Announced by Trade Minister of State Jagrup Brar Tuesday (July 25), once construction of the “state-of-the-art” trades and technology is complete at the Burnaby campus, a mass-timber training programs will be housed there.
Brar said with typical construction, materials are brought to the site and assembled there. Mass timber is described as a sustainable building material that is engineered through fastening multiple layers of smaller dimension wood together with glue, dowels or nails to create solid, structural load-bearing components, such as columns, beams and panels.
“But with mass timber, much of the work is done in factory. They actually construct a lot of stuff in the factory and they assemble at the site … It could be quick, it could be cheaper, it could be affordable.”
He added B.C. needs to keep growing a strong, competitive mass-timber sector, train the right people, such as tradespeople, technologists, architects and more.
BCIT president Jeff Zabudsky noted the school offers an associate certificate in mass timber, along with a micro-credential, with more than 400 students coming through the program since the 2022 launch. He added BCIT had a groundbreaking for a new 470-unit student housing project in April, which will be the largest mass-timber building in Burnaby.

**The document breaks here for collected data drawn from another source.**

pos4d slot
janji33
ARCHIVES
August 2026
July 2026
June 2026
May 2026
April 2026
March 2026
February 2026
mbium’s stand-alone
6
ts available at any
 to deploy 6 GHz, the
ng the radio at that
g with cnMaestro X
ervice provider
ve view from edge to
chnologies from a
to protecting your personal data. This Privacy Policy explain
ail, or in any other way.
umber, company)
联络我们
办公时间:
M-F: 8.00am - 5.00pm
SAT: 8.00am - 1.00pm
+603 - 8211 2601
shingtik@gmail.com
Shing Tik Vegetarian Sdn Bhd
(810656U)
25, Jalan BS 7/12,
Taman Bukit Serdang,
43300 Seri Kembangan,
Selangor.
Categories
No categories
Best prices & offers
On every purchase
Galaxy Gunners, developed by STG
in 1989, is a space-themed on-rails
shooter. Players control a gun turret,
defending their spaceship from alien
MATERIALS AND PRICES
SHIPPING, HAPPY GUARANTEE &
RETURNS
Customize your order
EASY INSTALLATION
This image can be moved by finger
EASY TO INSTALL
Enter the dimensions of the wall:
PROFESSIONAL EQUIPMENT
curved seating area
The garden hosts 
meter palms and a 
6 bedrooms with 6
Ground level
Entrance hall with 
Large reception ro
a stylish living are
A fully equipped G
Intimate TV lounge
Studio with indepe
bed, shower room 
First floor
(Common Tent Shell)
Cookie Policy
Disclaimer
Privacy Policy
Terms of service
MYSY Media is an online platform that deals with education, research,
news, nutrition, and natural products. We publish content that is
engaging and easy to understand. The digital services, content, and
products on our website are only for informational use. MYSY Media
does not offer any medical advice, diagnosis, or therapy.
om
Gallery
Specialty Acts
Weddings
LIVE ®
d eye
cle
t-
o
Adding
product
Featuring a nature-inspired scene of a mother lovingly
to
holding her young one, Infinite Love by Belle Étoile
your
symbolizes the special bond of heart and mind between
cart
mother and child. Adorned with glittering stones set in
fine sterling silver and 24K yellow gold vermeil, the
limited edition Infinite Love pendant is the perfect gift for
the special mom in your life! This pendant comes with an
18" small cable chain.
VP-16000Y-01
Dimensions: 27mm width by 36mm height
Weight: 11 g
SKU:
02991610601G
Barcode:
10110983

The province says that by expanding mass-timber education in B.C., it will help fill current gaps in the industry.
Jeff Lovett is the general superintendent for Smith Bros. & Wilson Ltd., and is a graduate of the program himself. He began his construction career in 2003 and within a decade saw the introduction of mass-timber construction on buildings, but back then it was difficult to find skilled workers.
“The innovation and change in building types does not come without it’s challenges. Mass timber structures are unique in their installation requirements: tight tolerances, sensitivity to moisture, susceptibility to damage during handling and complicated logistical planning are a few of the hurdles faced by contractors and installers when working with timber products.”
Lovett said this training hub will fill a void, while taking expertise from tradespeople and people with non-traditional construction backgrounds adding in the skillset to create a “dynamic workforce to push a new wave of green technology into a functional reality.”